§ Pixel coordinate listings
● ● ● ● ●
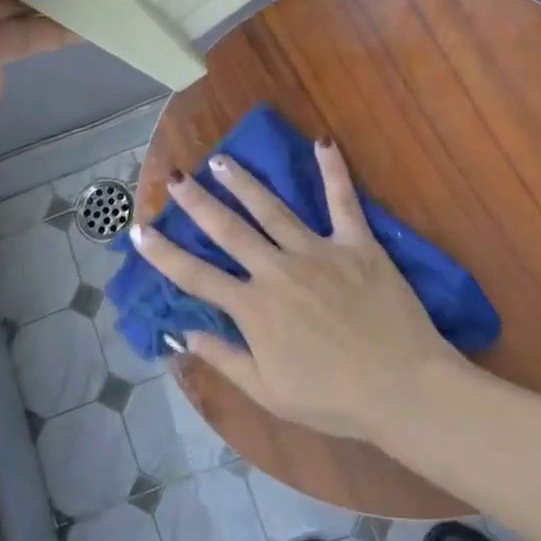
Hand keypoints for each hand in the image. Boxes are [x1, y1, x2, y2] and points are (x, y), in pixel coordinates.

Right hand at [130, 141, 463, 442]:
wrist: (401, 387)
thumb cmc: (333, 398)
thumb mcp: (268, 391)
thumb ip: (224, 358)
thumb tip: (184, 333)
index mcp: (254, 308)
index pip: (196, 276)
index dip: (163, 253)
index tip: (139, 231)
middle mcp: (278, 270)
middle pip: (229, 230)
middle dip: (198, 202)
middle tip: (176, 177)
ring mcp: (318, 251)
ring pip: (273, 209)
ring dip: (244, 182)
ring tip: (222, 160)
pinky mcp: (357, 243)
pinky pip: (343, 201)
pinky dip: (333, 171)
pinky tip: (323, 142)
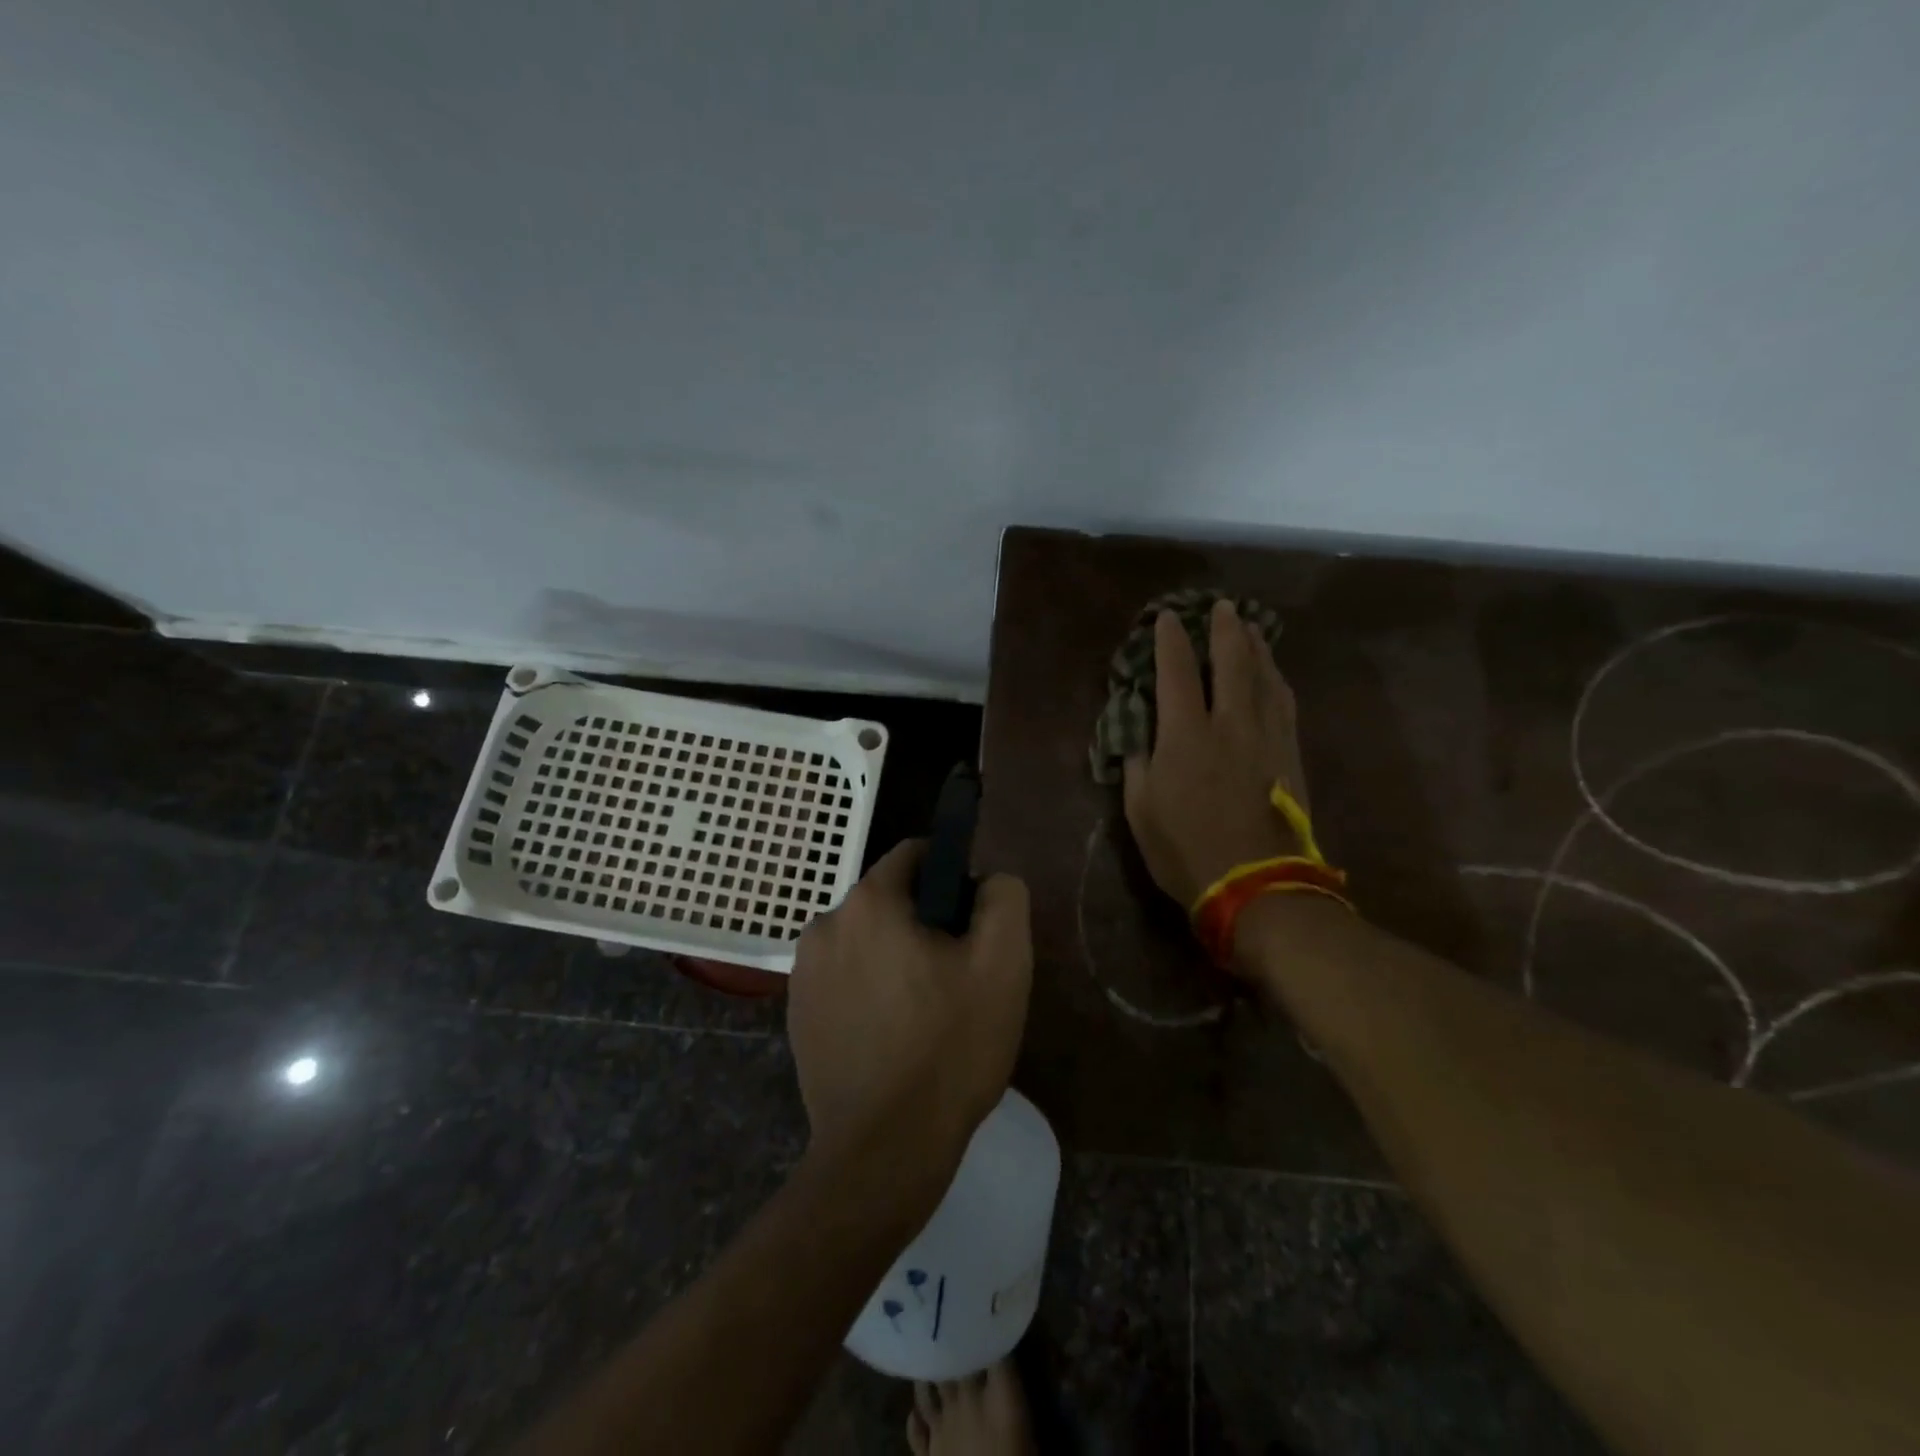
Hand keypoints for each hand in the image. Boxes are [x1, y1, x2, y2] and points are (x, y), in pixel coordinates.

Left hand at [787, 842, 1032, 1191]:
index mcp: (868, 902)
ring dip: (897, 958)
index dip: (954, 879)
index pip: (917, 855)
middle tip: (957, 978)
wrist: (884, 1151)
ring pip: (867, 940)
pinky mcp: (796, 1014)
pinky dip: (871, 989)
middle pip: (891, 899)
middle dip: (926, 924)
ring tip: (927, 1013)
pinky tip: (894, 1036)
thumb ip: (1003, 898)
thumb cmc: (949, 1048)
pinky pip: (845, 977)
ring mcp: (802, 972)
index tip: (973, 926)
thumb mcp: (1003, 964)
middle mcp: (824, 925)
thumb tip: (988, 879)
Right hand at [1123, 600, 1310, 921]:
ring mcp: (1266, 737)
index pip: (1175, 673)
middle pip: (1231, 662)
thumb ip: (1138, 764)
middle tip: (1221, 606)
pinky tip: (1274, 673)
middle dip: (1224, 629)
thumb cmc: (1186, 850)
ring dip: (1256, 646)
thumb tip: (1140, 734)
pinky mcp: (1290, 754)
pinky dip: (1276, 679)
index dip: (1170, 641)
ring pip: (1264, 677)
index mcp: (1185, 736)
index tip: (1167, 618)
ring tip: (1250, 627)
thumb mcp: (1140, 811)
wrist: (1257, 884)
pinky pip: (1284, 703)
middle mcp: (1229, 723)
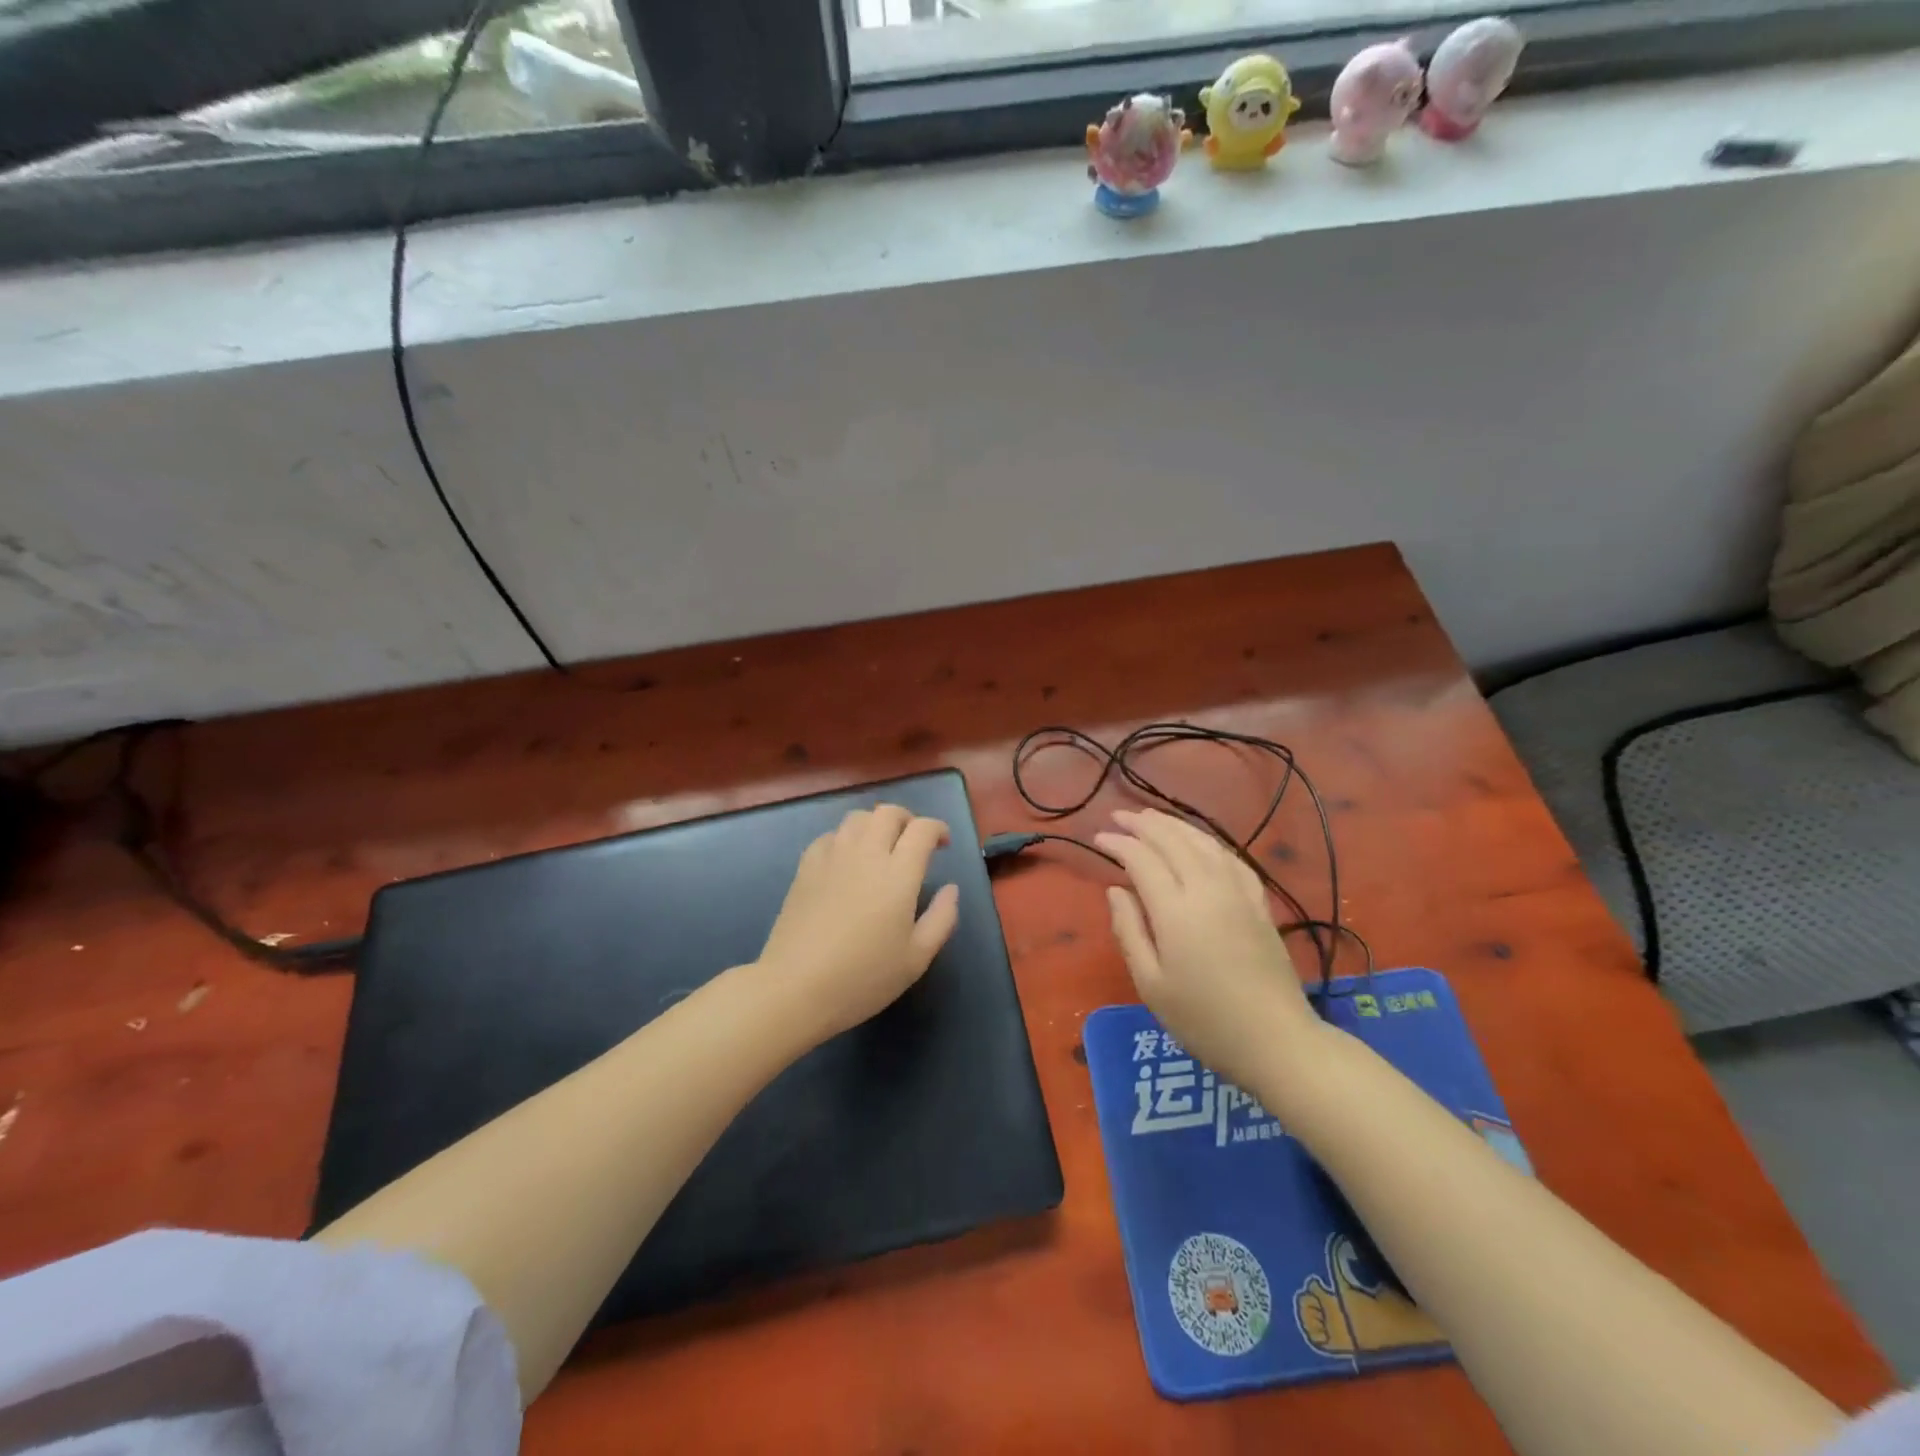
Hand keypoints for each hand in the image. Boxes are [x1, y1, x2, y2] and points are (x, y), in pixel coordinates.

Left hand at [757, 804, 960, 1044]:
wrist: (796, 988)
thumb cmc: (863, 977)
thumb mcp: (916, 958)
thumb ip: (942, 918)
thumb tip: (951, 888)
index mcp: (898, 874)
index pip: (922, 829)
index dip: (937, 828)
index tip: (943, 844)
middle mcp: (866, 854)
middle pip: (888, 812)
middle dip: (907, 819)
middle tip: (914, 842)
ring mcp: (832, 857)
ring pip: (857, 817)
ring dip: (876, 824)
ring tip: (881, 847)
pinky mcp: (806, 867)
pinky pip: (830, 836)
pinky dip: (846, 838)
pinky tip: (847, 861)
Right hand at [1095, 808, 1320, 1090]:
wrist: (1276, 1042)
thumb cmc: (1204, 1020)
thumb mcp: (1151, 984)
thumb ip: (1129, 930)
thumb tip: (1116, 890)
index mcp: (1176, 910)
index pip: (1141, 859)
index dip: (1118, 843)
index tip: (1098, 837)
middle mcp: (1207, 889)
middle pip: (1172, 841)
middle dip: (1143, 824)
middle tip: (1118, 815)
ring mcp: (1238, 893)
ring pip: (1203, 842)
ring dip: (1174, 824)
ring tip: (1151, 817)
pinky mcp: (1259, 903)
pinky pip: (1231, 858)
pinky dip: (1209, 842)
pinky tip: (1200, 842)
● ● ● ● ●
§ TASK GOAL
Reproduce every record word for word. The copy must contain no pictures.

§ YOUR SOLUTION
Hand keypoints for each hand in the image. Boxes are [x1, y1, x2, y2] and points are (x, y), in pixel coordinates.

Right hand at [130, 141, 463, 442]:
wrist: (401, 387)
thumb cmc: (333, 398)
thumb mcp: (268, 391)
thumb ip: (224, 358)
thumb tip: (184, 333)
index mcp: (254, 308)
index pip: (196, 276)
index dip: (163, 253)
index tip: (139, 231)
middle mcp: (278, 270)
middle pip: (229, 230)
middle dip: (198, 202)
middle tip: (176, 177)
ring mcp: (318, 251)
ring pip: (273, 209)
ring dip: (244, 182)
ring tip: (222, 160)
pinky mcp: (357, 243)
pinky pip: (343, 201)
pinky dip: (333, 171)
pinky tip: (323, 142)
Hand keypoints for each hand in the image. Boxes are [x1, y1, x2, y2] and points are (x, y), in pixel coordinates.

Left hand at [787, 842, 1032, 1191]:
index mcp: (868, 902)
ring dip: (897, 958)
index dip: (954, 879)
index pip: (917, 855)
middle tip: (957, 978)
wrist: (884, 1151)
ring pip: (867, 940)
pinky mcp: (796, 1014)
pinky dip: (871, 989)
middle pip: (891, 899)
middle dip: (926, 924)
ring tip: (927, 1013)
pinky tip: (894, 1036)
thumb ip: (1003, 898)
thumb cmc: (949, 1048)
pinky pip: (845, 977)
ring mcp: (802, 972)
index tip: (973, 926)
thumb mcp: (1003, 964)
middle mcp: (824, 925)
thumb tip: (988, 879)
Right hand at [1123, 600, 1310, 921]:
ring mcp: (1266, 737)
index pip: (1175, 673)
middle pip: (1231, 662)
thumb ip: (1138, 764)
middle tip: (1221, 606)
pinky tip: (1274, 673)
middle dip: (1224, 629)
thumb cmc: (1186, 850)
ring dip: (1256, 646)
thumb tip: (1140, 734)
pinky mcp: (1290, 754)
pinky dip: (1276, 679)
index dip: (1170, 641)
ring pip: (1264, 677)
index mcp: (1185, 736)
index tip: (1167, 618)
ring tip: (1250, 627)
thumb mcp: (1140, 811)
wrist: (1257, 884)
pinky pip: (1284, 703)
middle mcp: (1229, 723)
Hand keypoints for each hand in the image. Boxes are [x1, y1, x2, y2] and points are (x, y), in pixel coordinates.

Left hand at [757, 804, 960, 1044]:
wrist: (796, 988)
thumb cmc: (863, 977)
thumb mcp: (916, 958)
thumb ip: (942, 918)
thumb tip: (951, 888)
index mcp: (898, 874)
index pip: (922, 829)
index dip: (937, 828)
index tip: (943, 844)
middle mcp: (866, 854)
middle pip: (888, 812)
middle dip: (907, 819)
middle tip: (914, 842)
ring mcp: (832, 857)
ring pip: (857, 817)
ring dip: (876, 824)
ring tip: (881, 847)
pinky mcp: (806, 867)
pinky pip: (830, 836)
pinky dip: (846, 838)
pinky tip: (847, 861)
Right hand at [1095, 808, 1320, 1090]:
wrist: (1276, 1042)
thumb cmc: (1204, 1020)
thumb mcp: (1151, 984)
thumb ip: (1129, 930)
thumb tip: (1116, 890)
index mcp: (1176, 910)
index pip: (1141, 859)
index dip: (1118, 843)
index tip: (1098, 837)
middle mcp: (1207, 889)
middle pip: (1172, 841)
middle dip: (1143, 824)
middle tip: (1118, 815)
ring mcp: (1238, 893)
ring pip: (1203, 842)
ring dip: (1174, 824)
ring tip: (1151, 817)
pinky mcp: (1259, 903)
pinky pip: (1231, 858)
pinky dip: (1209, 842)
pinky tip: (1200, 842)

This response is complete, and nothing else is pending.